Uwe Maedchen, der Sprecher der Kölschen Narrengilde sieht die Trennung von den Höppemötzjer aus einem anderen Blickwinkel und sagte dieser Internetzeitung, dass es schon länger zwischen den Vorständen der beiden Vereine kriselte und der Streit im September 2017 eskaliert sei. Es habe, so Mädchen, sogar eine Abstimmung unter den aktiven Höppemötzjern letztes Jahr gegeben, ob man bei der Kölschen Narrengilde bleiben wolle oder diese verlassen. Das Ergebnis sei mit 16 für das Bleiben gegen 14, die gehen wollten, denkbar knapp ausgefallen. Daher wollte die Kölsche Narrengilde, so deren Sprecher, eine zweite Gruppe neben den Höppemötzjern aufbauen. Es sei also nicht geplant gewesen sich von den Höppemötzjern zu trennen. Allerdings sei das Logo der „Kölsche Stäänefleejer“, die erst, so Maedchen, am Gründonnerstag ihre Gründung beim Notar vollzogen hätten, bereits am Dienstag bereits durch einen dummen Zufall veröffentlicht worden und dies habe sich atmosphärisch negativ ausgewirkt. Bei der Kölschen Narrengilde spricht Maedchen davon, dass dies für die Atmosphäre nicht zuträglich gewesen sei.

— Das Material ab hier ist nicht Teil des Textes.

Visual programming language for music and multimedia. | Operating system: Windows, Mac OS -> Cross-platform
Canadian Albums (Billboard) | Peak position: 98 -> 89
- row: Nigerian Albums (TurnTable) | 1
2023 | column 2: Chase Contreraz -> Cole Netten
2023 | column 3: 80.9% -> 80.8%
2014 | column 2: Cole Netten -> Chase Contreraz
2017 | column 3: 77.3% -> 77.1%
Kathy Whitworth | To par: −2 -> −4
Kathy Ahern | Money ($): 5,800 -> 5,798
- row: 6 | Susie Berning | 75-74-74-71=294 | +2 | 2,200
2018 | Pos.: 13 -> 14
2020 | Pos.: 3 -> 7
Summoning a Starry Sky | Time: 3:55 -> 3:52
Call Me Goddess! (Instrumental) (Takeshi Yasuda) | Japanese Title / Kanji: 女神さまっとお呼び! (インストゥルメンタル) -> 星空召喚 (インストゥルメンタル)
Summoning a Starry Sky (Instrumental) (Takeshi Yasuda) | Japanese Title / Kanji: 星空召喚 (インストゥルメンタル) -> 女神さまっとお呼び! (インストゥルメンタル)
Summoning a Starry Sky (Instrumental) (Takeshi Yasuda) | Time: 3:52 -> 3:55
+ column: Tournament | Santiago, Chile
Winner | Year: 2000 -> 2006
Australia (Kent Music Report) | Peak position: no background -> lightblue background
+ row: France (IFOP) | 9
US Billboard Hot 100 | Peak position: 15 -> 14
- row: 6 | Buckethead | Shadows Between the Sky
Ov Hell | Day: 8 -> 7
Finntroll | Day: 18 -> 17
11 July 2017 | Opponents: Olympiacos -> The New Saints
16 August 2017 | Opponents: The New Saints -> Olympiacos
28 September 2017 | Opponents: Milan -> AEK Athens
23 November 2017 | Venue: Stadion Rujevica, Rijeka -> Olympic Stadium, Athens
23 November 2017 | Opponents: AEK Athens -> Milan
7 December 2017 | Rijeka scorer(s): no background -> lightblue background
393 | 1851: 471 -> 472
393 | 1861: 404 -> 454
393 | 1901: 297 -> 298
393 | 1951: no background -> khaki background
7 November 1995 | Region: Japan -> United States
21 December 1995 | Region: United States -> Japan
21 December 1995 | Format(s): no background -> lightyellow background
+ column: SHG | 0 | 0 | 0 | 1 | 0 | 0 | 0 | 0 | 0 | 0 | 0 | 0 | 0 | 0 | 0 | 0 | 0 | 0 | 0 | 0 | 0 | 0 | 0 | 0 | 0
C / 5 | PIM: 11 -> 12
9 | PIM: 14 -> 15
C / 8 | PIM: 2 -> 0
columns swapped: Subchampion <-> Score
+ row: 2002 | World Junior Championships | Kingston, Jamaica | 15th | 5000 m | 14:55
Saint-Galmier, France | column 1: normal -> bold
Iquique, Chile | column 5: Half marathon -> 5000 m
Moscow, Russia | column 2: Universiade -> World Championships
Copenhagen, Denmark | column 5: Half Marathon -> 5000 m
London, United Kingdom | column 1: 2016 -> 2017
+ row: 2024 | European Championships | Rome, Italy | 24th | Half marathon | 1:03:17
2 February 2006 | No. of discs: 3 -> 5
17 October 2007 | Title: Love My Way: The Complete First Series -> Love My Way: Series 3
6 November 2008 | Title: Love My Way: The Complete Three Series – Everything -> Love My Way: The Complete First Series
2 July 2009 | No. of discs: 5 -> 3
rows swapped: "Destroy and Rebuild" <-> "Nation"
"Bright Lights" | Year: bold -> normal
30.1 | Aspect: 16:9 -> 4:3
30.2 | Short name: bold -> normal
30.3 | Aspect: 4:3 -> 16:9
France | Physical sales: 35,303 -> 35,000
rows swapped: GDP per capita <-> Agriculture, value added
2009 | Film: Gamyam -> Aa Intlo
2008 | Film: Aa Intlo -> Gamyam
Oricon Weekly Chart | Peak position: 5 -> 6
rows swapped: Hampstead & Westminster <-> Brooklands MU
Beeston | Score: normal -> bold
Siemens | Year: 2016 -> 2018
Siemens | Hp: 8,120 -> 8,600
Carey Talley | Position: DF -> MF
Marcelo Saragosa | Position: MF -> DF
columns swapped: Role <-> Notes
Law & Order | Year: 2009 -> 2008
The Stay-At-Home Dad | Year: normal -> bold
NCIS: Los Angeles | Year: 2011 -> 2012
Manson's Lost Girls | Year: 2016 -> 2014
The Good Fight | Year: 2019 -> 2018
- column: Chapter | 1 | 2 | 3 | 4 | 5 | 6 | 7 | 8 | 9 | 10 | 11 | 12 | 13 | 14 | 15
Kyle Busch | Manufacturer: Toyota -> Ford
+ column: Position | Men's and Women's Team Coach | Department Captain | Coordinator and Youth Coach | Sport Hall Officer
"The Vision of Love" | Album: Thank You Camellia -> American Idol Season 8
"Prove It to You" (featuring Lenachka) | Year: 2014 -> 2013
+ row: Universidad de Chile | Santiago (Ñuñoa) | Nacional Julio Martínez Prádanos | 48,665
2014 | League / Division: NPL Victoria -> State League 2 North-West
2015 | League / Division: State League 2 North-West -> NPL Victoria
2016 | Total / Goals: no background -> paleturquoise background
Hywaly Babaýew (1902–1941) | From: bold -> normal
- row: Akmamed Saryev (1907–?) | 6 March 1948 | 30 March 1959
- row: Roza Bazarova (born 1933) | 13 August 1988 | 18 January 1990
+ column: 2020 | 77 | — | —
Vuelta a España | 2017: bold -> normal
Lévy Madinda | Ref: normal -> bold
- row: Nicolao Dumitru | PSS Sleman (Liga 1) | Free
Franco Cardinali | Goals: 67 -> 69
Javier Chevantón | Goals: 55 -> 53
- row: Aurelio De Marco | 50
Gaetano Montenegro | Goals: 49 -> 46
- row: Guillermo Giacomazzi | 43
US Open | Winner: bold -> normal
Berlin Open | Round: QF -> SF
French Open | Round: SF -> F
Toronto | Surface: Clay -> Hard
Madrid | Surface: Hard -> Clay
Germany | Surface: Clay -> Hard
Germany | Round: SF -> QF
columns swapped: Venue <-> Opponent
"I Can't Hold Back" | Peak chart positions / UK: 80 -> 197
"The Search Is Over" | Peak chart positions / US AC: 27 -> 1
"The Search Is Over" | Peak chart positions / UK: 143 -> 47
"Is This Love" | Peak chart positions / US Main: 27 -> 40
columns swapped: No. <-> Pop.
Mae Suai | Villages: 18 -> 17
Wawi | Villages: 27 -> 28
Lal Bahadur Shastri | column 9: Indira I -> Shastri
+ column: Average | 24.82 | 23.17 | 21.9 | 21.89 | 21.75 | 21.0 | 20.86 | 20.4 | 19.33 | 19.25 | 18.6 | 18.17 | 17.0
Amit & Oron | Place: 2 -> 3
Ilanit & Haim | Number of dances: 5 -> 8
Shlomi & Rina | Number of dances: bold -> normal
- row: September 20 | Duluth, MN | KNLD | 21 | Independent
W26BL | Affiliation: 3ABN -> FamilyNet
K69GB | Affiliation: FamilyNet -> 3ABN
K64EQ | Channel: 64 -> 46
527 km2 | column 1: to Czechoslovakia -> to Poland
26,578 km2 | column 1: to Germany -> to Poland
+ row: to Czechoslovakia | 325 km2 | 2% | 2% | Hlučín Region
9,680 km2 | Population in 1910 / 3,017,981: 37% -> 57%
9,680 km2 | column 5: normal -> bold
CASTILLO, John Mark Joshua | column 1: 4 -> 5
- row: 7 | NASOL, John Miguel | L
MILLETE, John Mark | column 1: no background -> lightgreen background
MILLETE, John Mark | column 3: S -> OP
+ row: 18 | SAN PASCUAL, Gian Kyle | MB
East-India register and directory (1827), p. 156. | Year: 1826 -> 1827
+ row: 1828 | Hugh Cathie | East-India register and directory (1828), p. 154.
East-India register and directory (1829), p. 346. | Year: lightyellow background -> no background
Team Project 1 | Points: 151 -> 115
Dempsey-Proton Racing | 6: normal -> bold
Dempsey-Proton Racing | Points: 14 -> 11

„Kölsche Stäänefleejer“ wollen selbstständig sein und bleiben

Die „Kölsche Stäänefleejer“ werden ein eigenständiger Verein, so Gründerin Cassia Kürten-Kuckelkorn. Es habe sich durch Zufall und spontan ergeben, dass man mit der Kölschen Narrengilde kooperieren konnte. Die „Kölsche Stäänefleejer“ sollen aus zwei Gruppen bestehen, einer Kinder- und Jugendtanzgruppe, die schon voll ist und einer Tanzgruppe für die jungen Erwachsenen. Alles ist noch sehr frisch, wenige Tage nach der Gründung. An den Kostümen werde gearbeitet und sie werden auf jeden Fall die Farbe Magenta aufnehmen, da sind sich Kürten-Kuckelkorn und Kölsche Narrengilde einig, um die Verbundenheit zwischen den beiden Vereinen zu dokumentieren. Zu ihrer Demission bei den Kölschen Harlequins sagt Kürten-Kuckelkorn, dass dies nach einer schweren Session, die aber von Erfolg gekrönt gewesen sei, erfolgte. „Wir hatten sportliche Erfolge, auf die ich meinen Fokus legte und nicht so sehr auf die Befindlichkeiten im Vorstand“, erklärte Kürten-Kuckelkorn dieser Internetzeitung. Viele hätten dies anerkannt und die Gruppe sei noch nie so gut angekommen. Den Namen für die neue Gruppe habe sie bereits seit langem im Kopf, so Kuckelkorn. Auch bei dieser Gruppe stehe das Tanzen wieder im Vordergrund und es werden noch Tänzerinnen und Tänzer gesucht. Es soll auch noch ein Probetraining geben. Auf die Bühne sollen in der kommenden Session zunächst vor allem die Kinder und Jugendlichen, vielleicht auch gemeinsam mit den ersten Großen, zeigt sich Kürten-Kuckelkorn realistisch. Zu den Kostümen sei die Gruppe mit einer Kostümdesignerin im Gespräch. „Die Höppemötzjer schätze und achte ich sehr“, stellt Kürten-Kuckelkorn fest und betont dies ganz besonders.